§ **GIVEN TASK**
Render the sentence "We might only get one video from a customer." from the conversation about the Michigan Method into Spanish.

§ **SELECTED EXCERPT**
Ralph Burns: Yeah, without question. You hit the nail on the head, but this is flexible.

 

 

Keith Krance: Yeah.

 

 

Ralph Burns: I don’t think we do the same Michigan Method twice in the agency. We always do it slightly differently. For example, we might only have one video asset. We might only get one video from a customer. We’ll split test maybe 3, 4, 5, 6 different ad copies, which is fine.

 

 

Keith Krance: Yup.

 

 

Ralph Burns: The point is that we’re not necessarily looking for a winner, per se. Yeah, we are, but we’re also testing what works and what doesn’t. The thing about the Michigan Method, or anything related to Facebook ads, and Molly can certainly attest to this, is that you fail an awful lot. You figure out what doesn’t work. The point is to understand that if you did set up a Michigan Method, and 80 percent of your ad sets failed or they were over your target CPA, that’s okay. Let’s say you wanted to get a $2 cost per acquisition, and the majority of them are $3-$7. Pause the ones that are above your CPA and that’s really simple.

§ **MATERIAL**
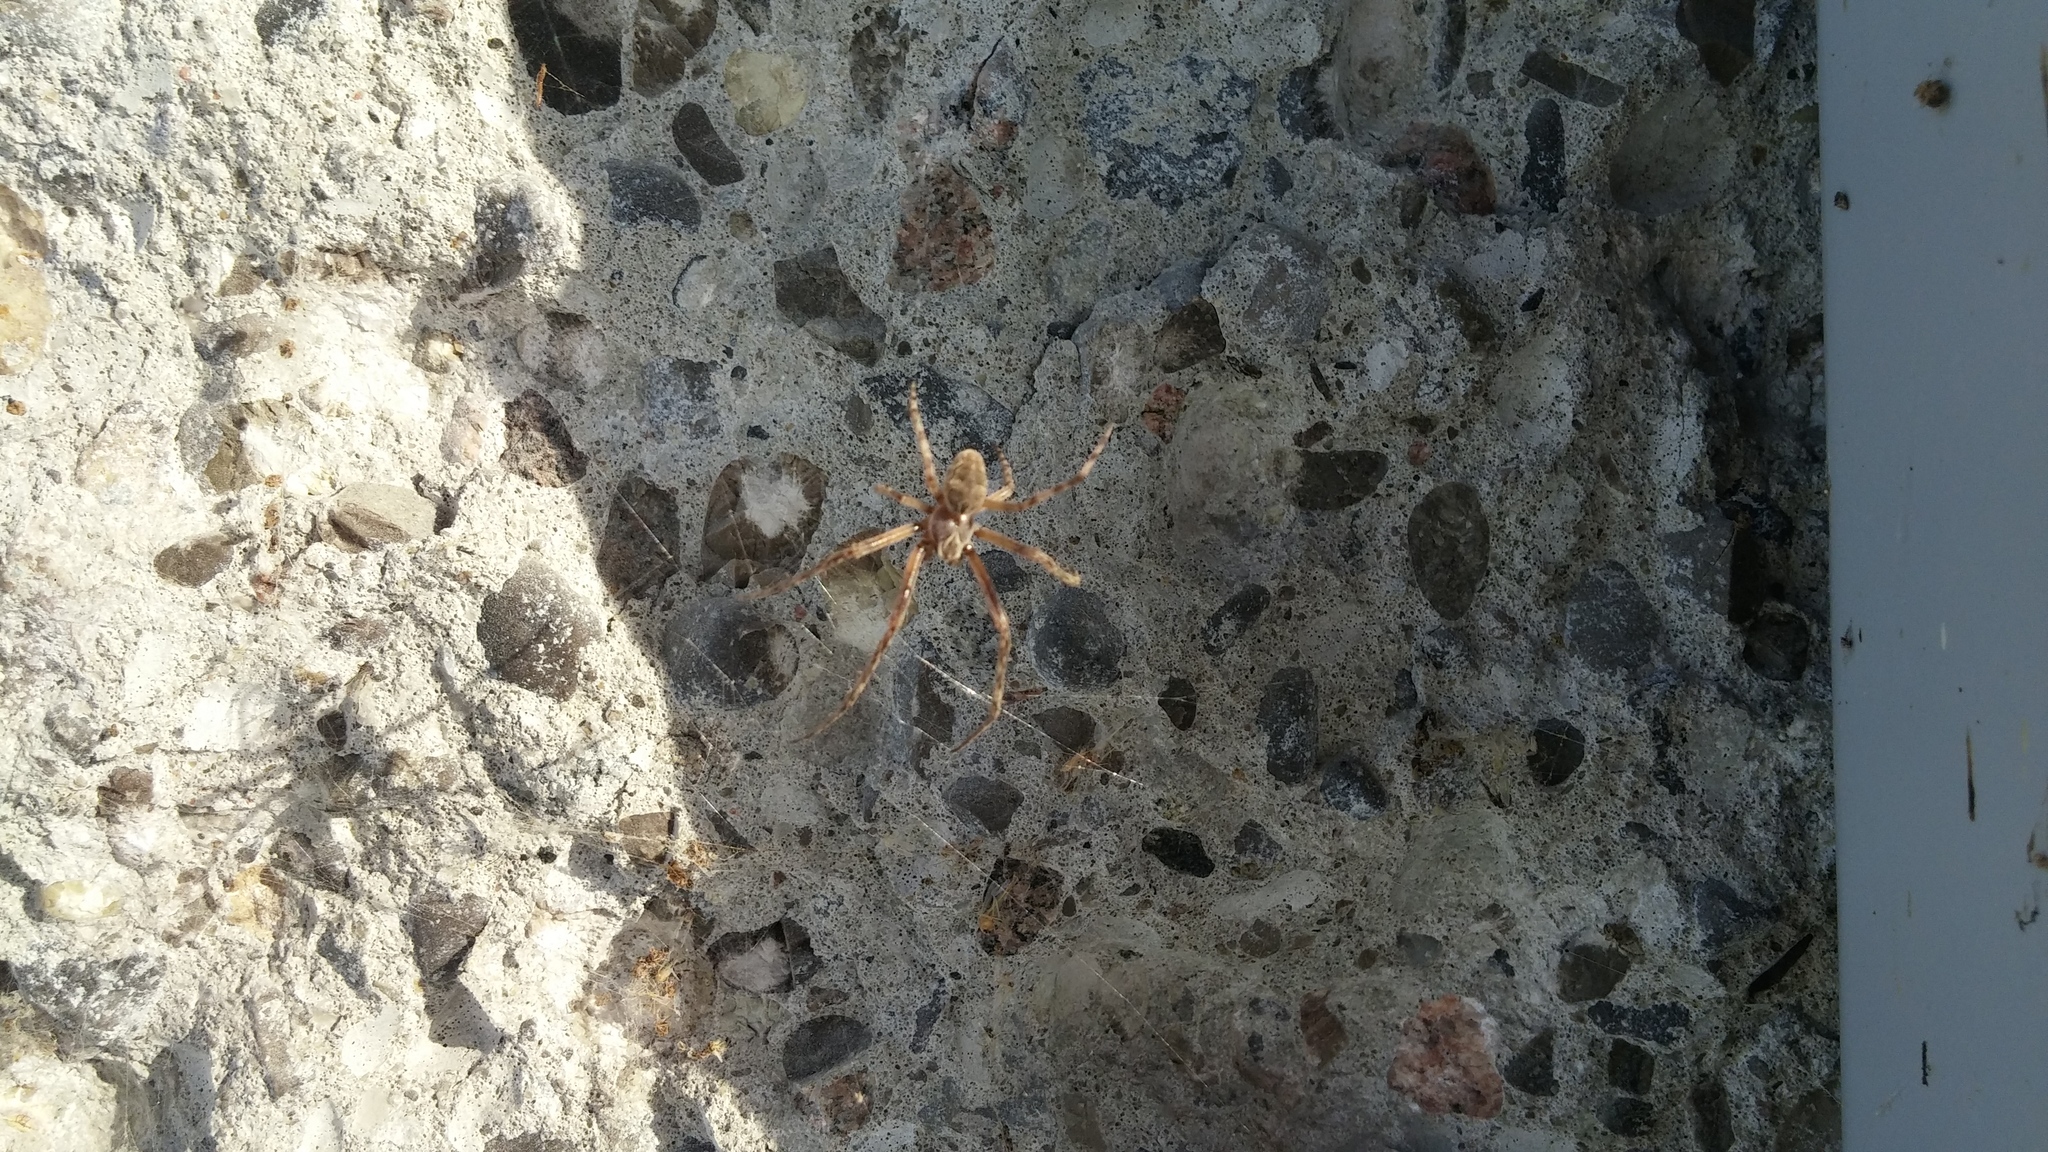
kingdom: Animalia
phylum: Arthropoda
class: Arachnida
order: Araneae
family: Araneidae
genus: Larinioides
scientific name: Larinioides sclopetarius
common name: Bridge orbweaver
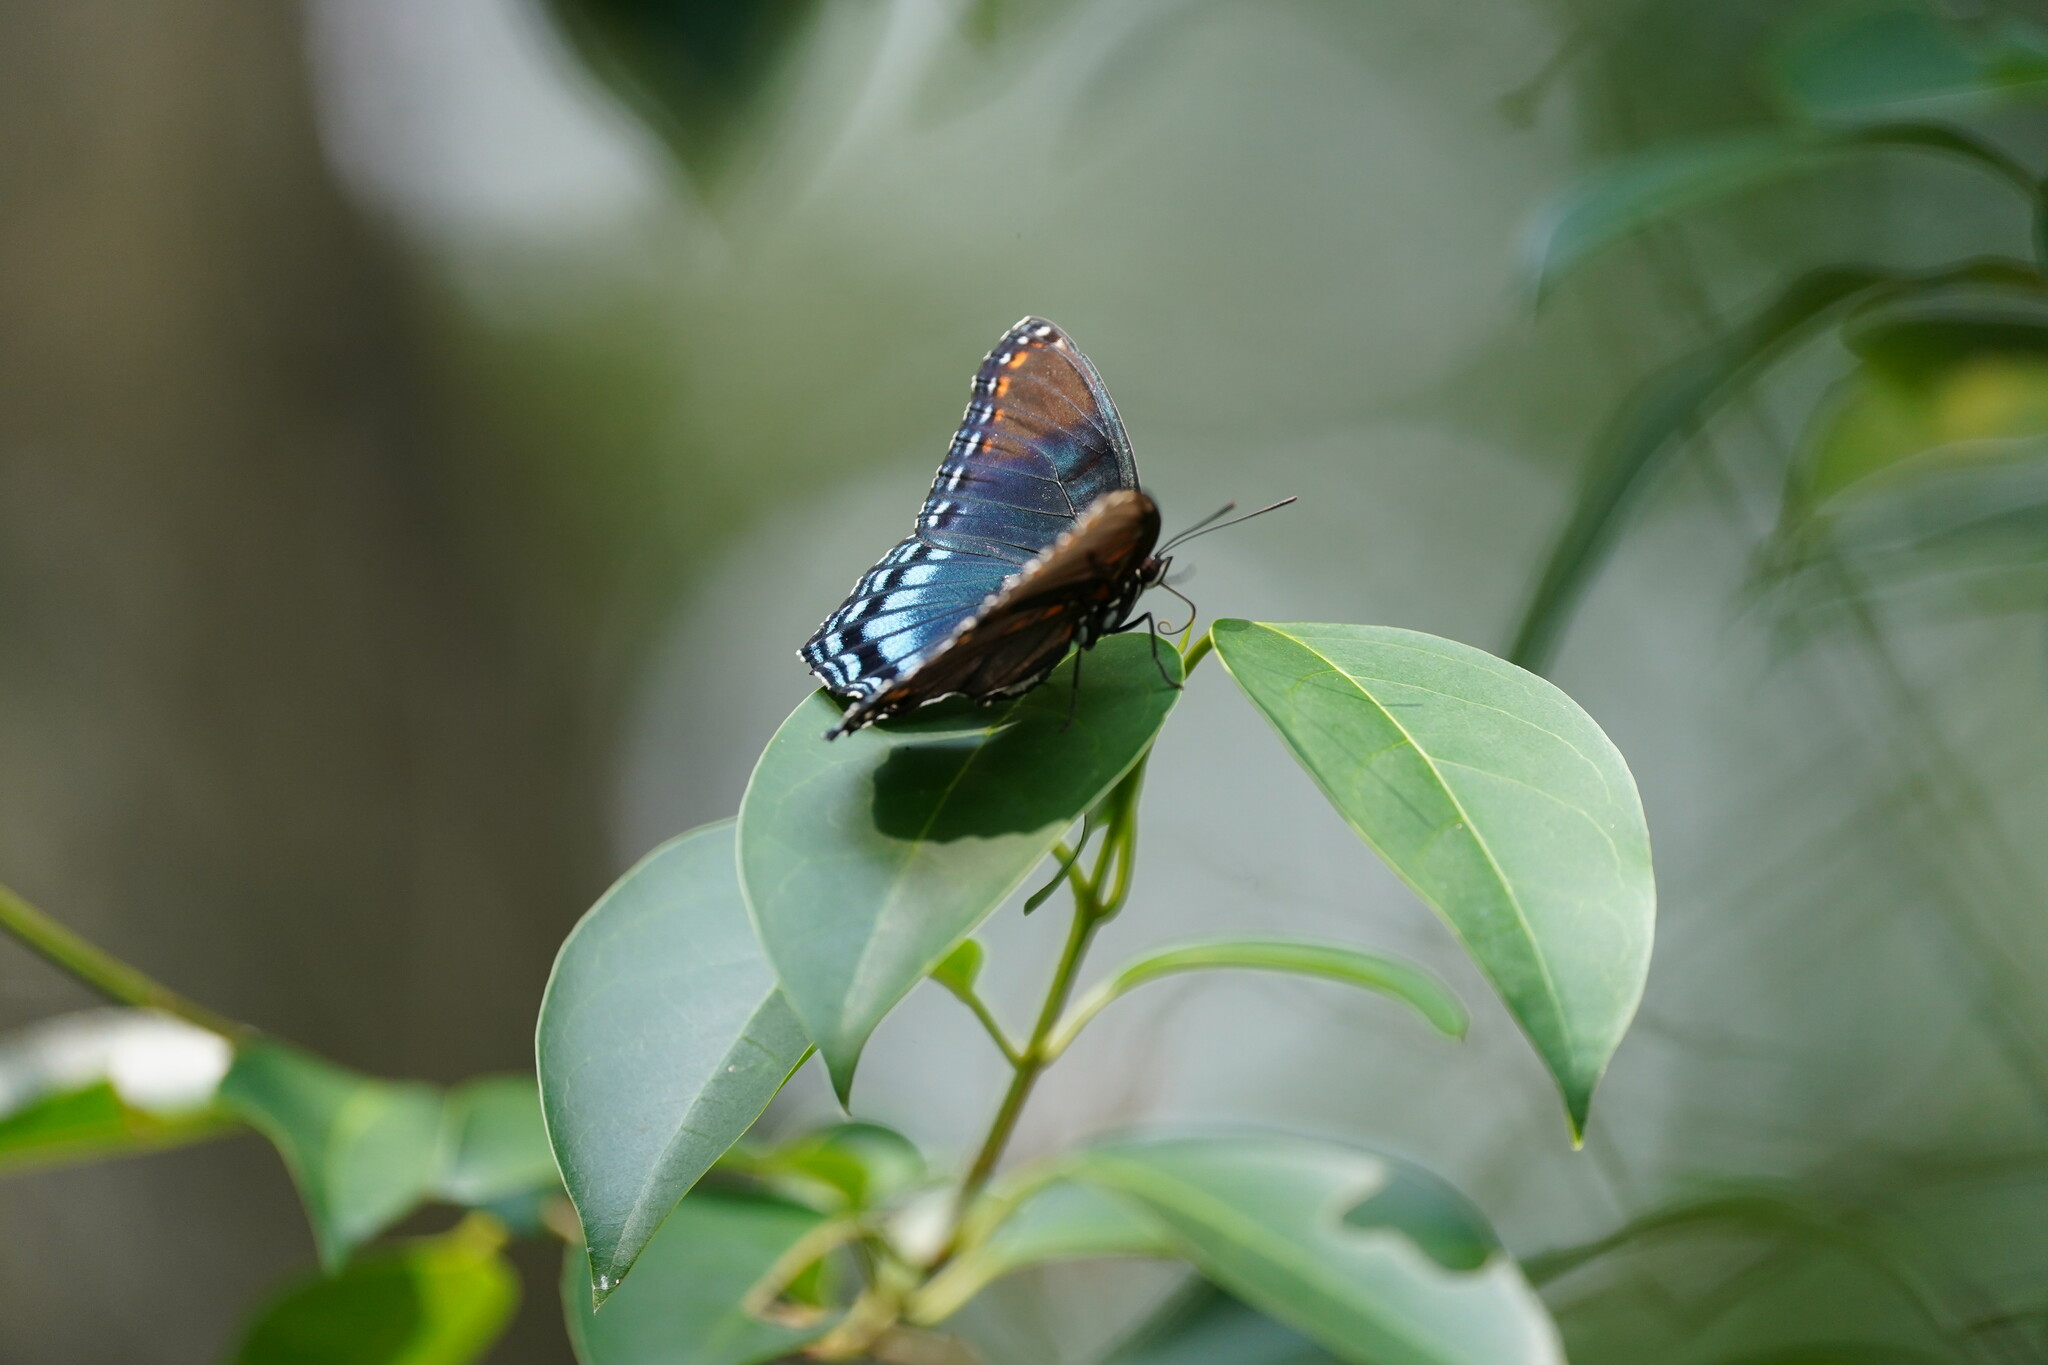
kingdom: Animalia
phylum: Arthropoda
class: Insecta
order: Lepidoptera
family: Nymphalidae
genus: Limenitis
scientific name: Limenitis arthemis
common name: Red-spotted admiral
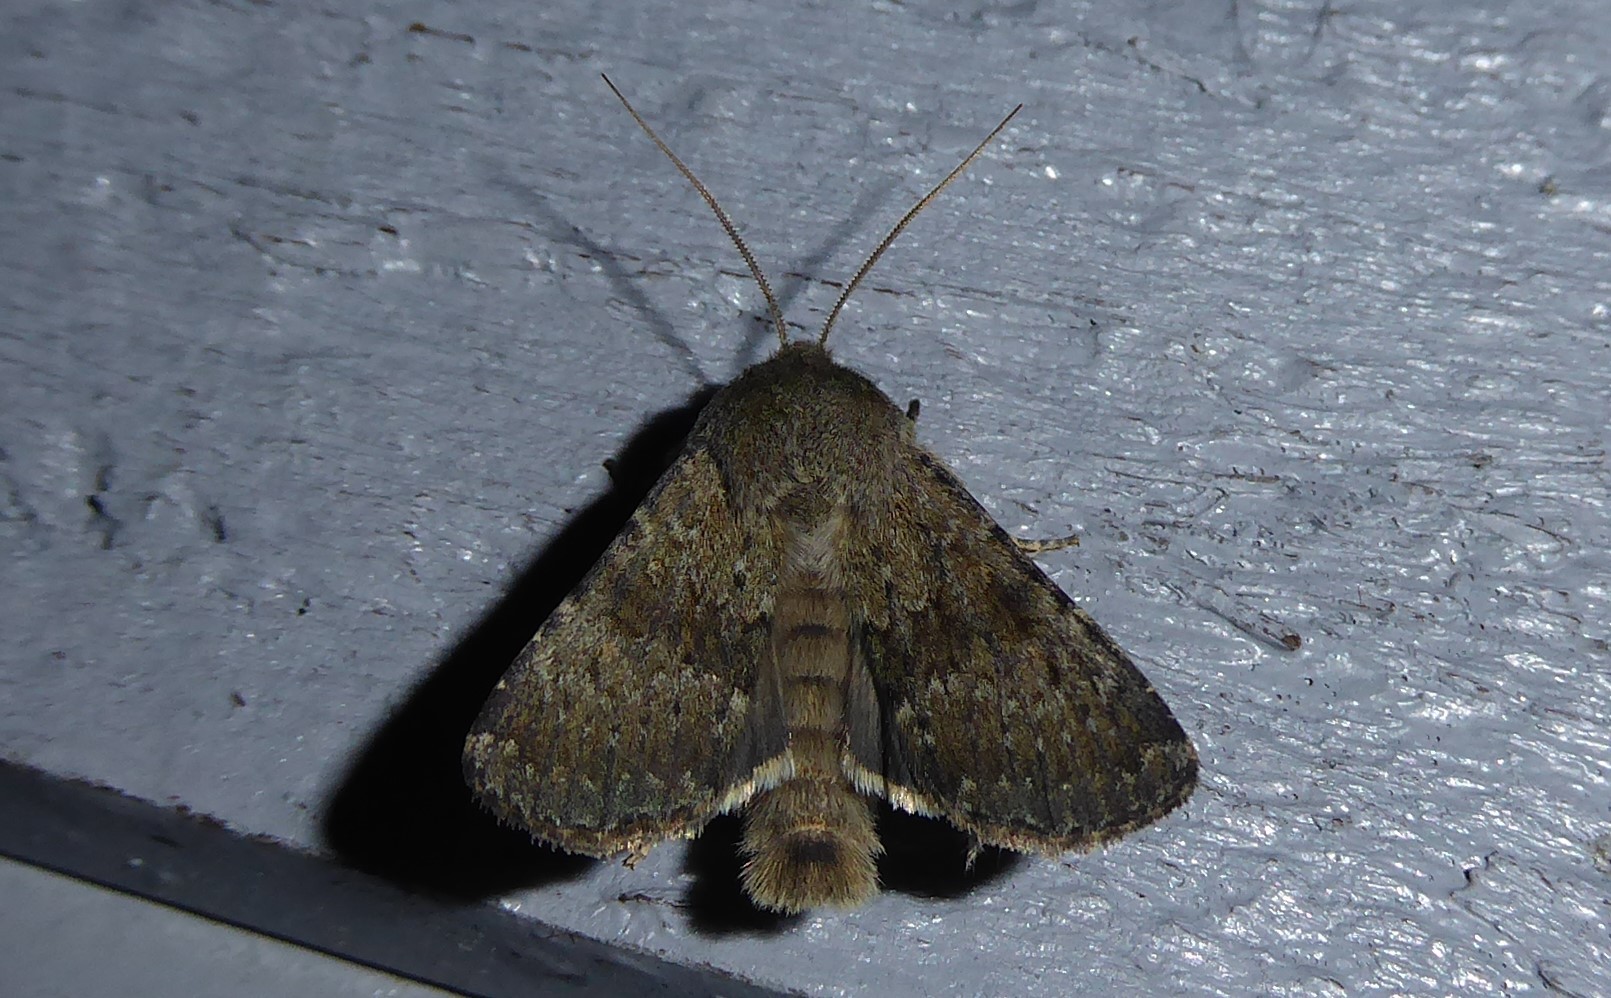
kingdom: Animalia
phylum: Arthropoda
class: Insecta
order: Lepidoptera
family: Noctuidae
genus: Ichneutica
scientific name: Ichneutica moderata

§ **EXERCISE RESPONSE**
Es posible que solo recibamos un video de un cliente.